* Data provided

━━━━━━━━━━━━━━━━━━━━

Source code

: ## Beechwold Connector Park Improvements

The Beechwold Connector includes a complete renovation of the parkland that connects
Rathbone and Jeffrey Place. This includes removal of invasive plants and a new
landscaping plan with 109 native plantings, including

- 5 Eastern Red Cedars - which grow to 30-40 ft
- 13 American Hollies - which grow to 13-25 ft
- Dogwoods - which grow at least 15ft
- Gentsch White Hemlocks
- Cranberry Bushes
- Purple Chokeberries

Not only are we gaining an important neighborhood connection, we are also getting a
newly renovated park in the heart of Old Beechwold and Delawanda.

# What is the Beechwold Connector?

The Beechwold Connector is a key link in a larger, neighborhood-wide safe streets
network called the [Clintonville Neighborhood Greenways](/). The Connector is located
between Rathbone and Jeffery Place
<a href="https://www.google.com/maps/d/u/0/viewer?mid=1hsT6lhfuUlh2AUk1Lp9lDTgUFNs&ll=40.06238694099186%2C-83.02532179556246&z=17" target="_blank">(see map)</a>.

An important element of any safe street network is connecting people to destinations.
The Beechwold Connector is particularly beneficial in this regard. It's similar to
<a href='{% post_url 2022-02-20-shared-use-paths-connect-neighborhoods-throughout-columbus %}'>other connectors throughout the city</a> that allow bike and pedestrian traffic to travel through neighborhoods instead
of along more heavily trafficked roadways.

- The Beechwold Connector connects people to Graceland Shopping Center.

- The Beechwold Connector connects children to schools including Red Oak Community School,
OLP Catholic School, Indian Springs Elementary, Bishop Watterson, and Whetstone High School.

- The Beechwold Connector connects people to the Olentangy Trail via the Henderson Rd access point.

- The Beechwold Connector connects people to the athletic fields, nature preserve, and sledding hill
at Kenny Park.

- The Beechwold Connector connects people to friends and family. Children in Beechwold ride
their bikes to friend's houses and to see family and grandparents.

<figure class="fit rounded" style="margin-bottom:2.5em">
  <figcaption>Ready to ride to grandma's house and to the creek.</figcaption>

━━━━━━━━━━━━━━━━━━━━

Set down, exactly as they stand above, the lines starting with the line with "- 13 American" and going on through the line with "Not only are", and no others.

* Result below
- 13 American Hollies - which grow to 13-25 ft
- Dogwoods - which grow at least 15ft
- Gentsch White Hemlocks
- Cranberry Bushes
- Purple Chokeberries

Not only are we gaining an important neighborhood connection, we are also getting a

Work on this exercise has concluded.